Directive> Could every line of the listing be output exactly, with the pictures skipped?
──────
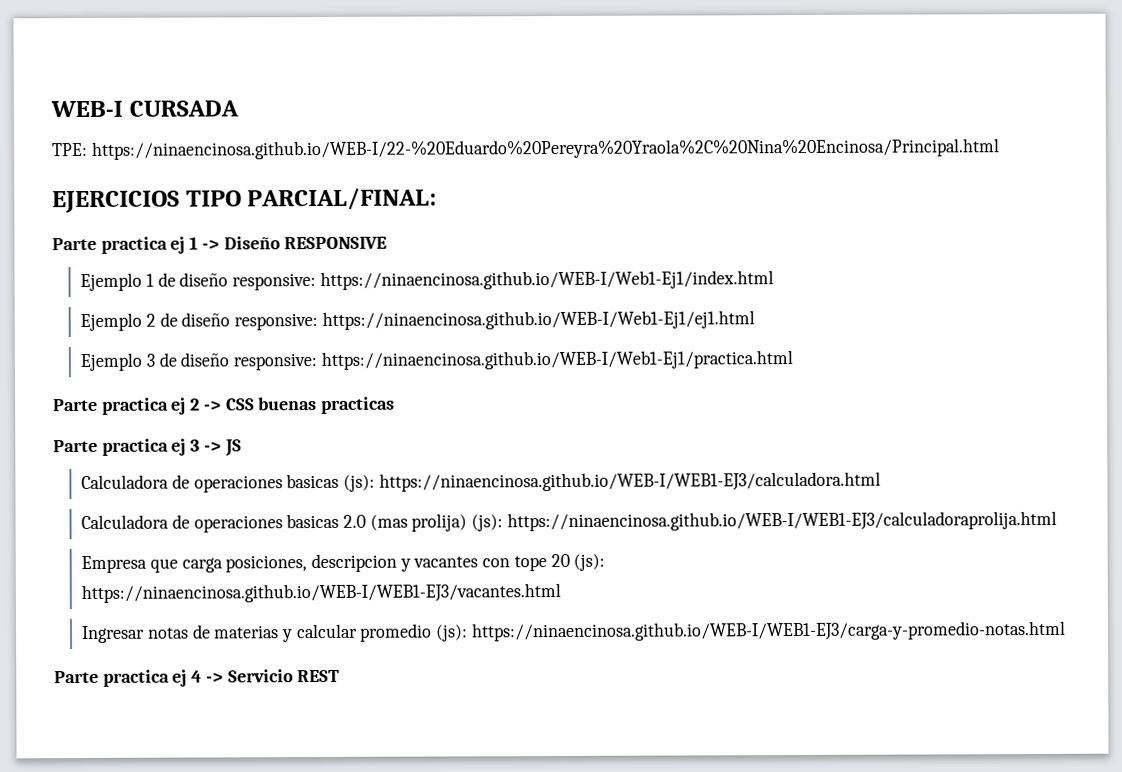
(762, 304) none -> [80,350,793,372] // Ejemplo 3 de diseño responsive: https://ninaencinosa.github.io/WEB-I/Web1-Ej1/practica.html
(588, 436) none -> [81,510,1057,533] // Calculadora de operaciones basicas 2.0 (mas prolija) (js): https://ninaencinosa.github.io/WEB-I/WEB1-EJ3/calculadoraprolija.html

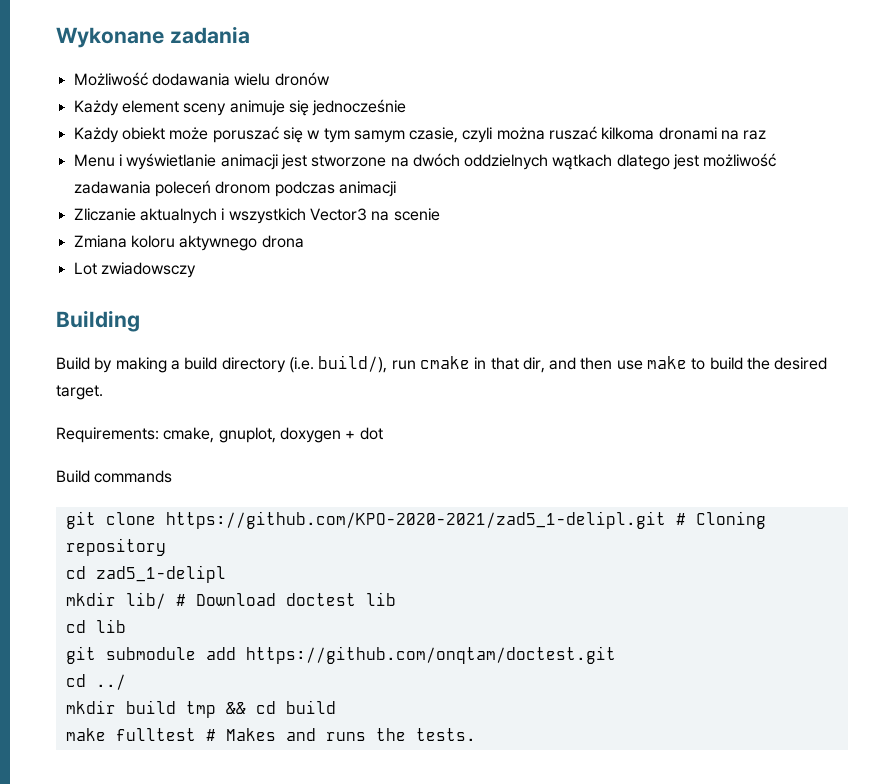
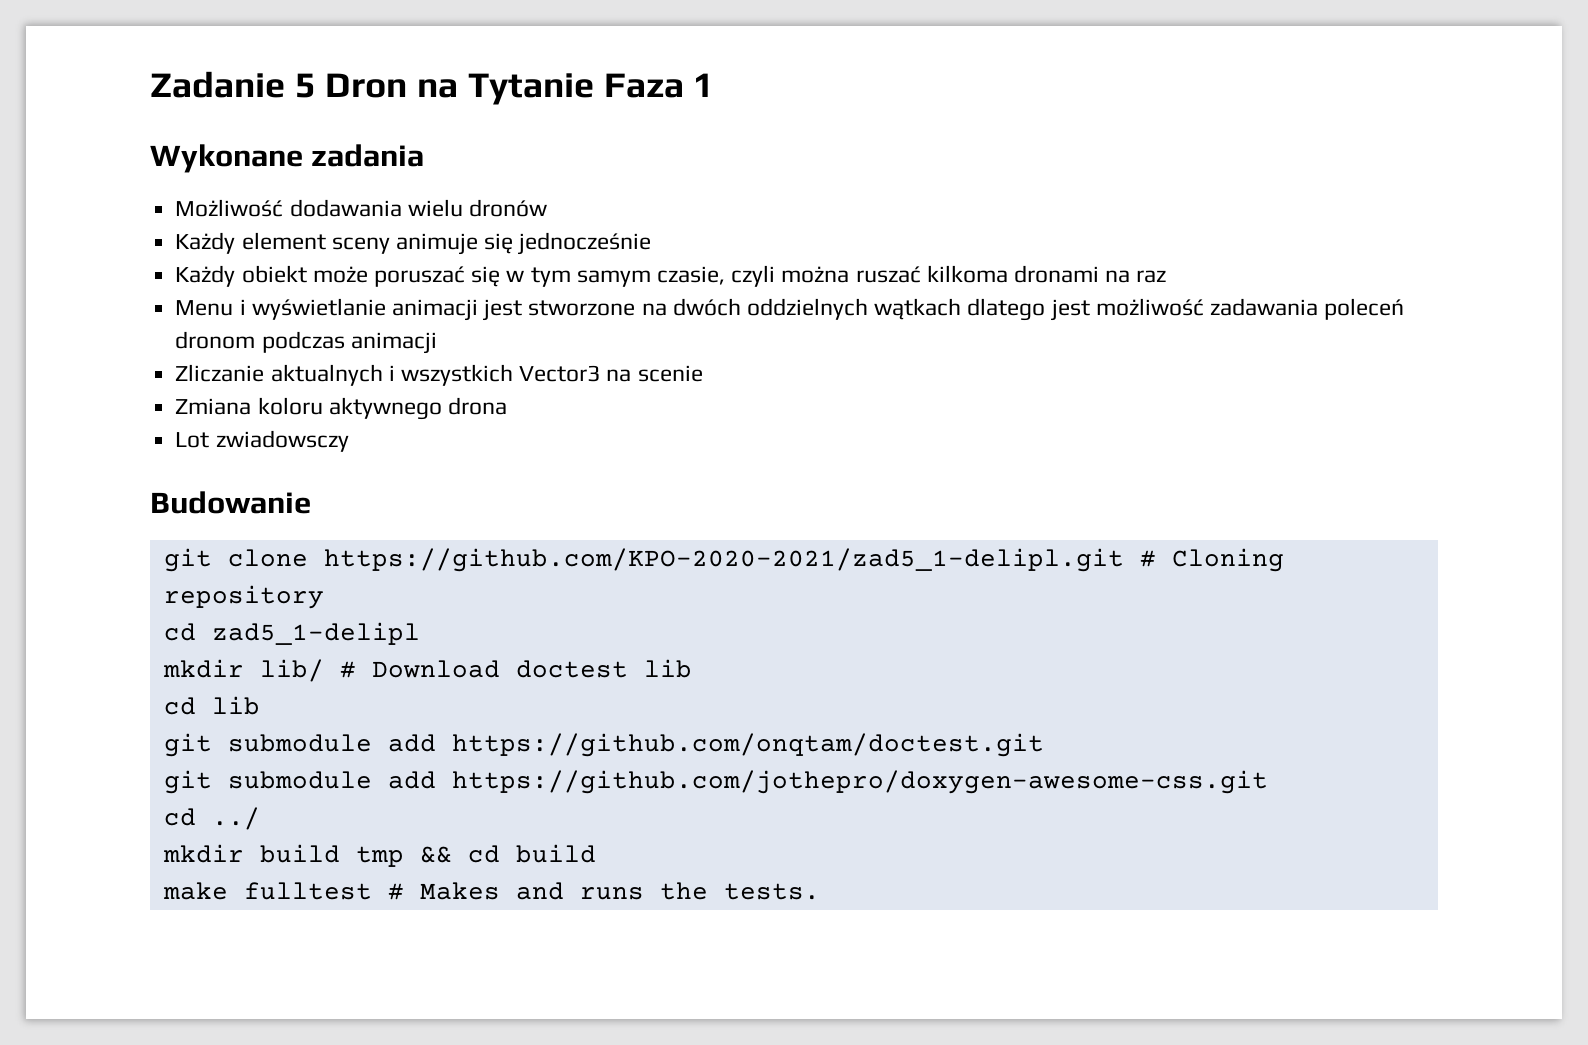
(56, 37) none -> [150,71,715,105] Zadanie 5 Dron na Tytanie Faza 1 //
[56,310,140,332] [56,355,828,373] [56,385,103,400] [56,427,383,443] [56,470,173,483] Building // Build by making a build directory (i.e. build/), run cmake in that dir, and then use make to build the desired target. // Requirements: cmake, gnuplot, doxygen + dot // Build commands -> [150,491,311,514] Budowanie
(616, 655) none -> [163,770,1268,794] // git submodule add https://github.com/jothepro/doxygen-awesome-css.git

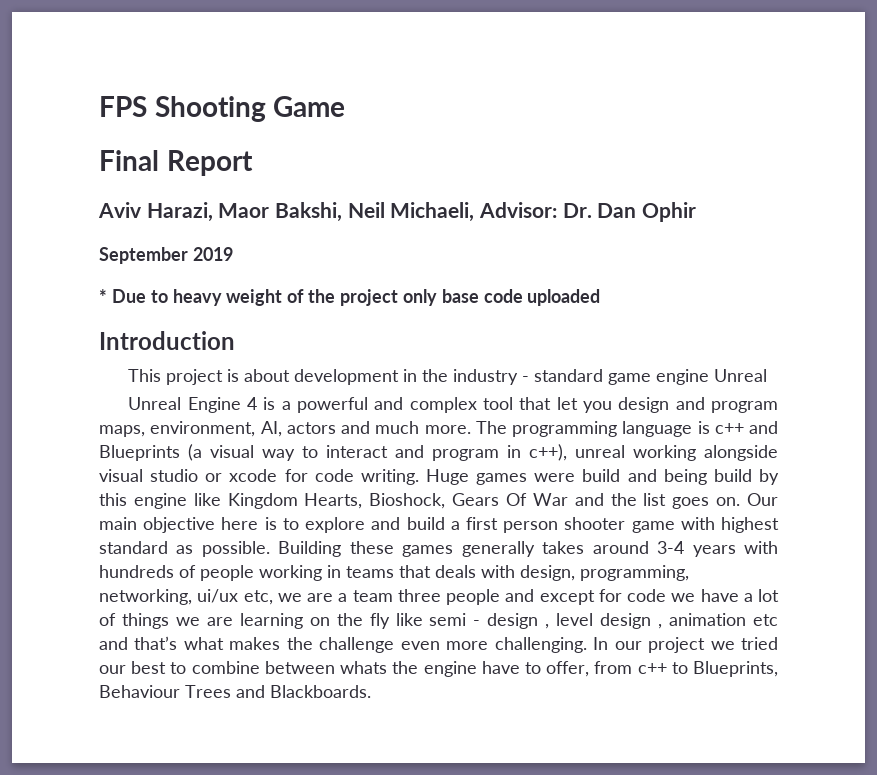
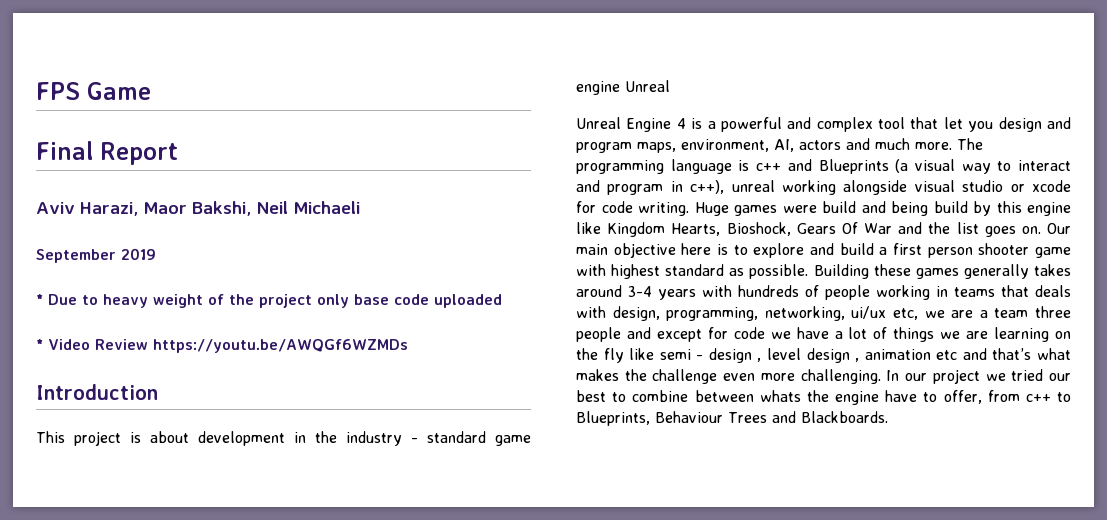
[154,96,266,122] Shooting -> (80, 91) none
[390,202,697,222] Michaeli, Advisor: Dr. Dan Ophir -> [293,201,360,214] Michaeli
(601, 297) none -> [36,339,408,353] // * Video Review https://youtu.be/AWQGf6WZMDs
──────
Answer area>
(762, 304) none -> [80,350,793,372] // Ejemplo 3 de diseño responsive: https://ninaencinosa.github.io/WEB-I/Web1-Ej1/practica.html
(588, 436) none -> [81,510,1057,533] // Calculadora de operaciones basicas 2.0 (mas prolija) (js): https://ninaencinosa.github.io/WEB-I/WEB1-EJ3/calculadoraprolija.html

(56, 37) none -> [150,71,715,105] Zadanie 5 Dron na Tytanie Faza 1 //
[56,310,140,332] [56,355,828,373] [56,385,103,400] [56,427,383,443] [56,470,173,483] Building // Build by making a build directory (i.e. build/), run cmake in that dir, and then use make to build the desired target. // Requirements: cmake, gnuplot, doxygen + dot // Build commands -> [150,491,311,514] Budowanie
(616, 655) none -> [163,770,1268,794] // git submodule add https://github.com/jothepro/doxygen-awesome-css.git

[154,96,266,122] Shooting -> (80, 91) none
[390,202,697,222] Michaeli, Advisor: Dr. Dan Ophir -> [293,201,360,214] Michaeli
(601, 297) none -> [36,339,408,353] // * Video Review https://youtu.be/AWQGf6WZMDs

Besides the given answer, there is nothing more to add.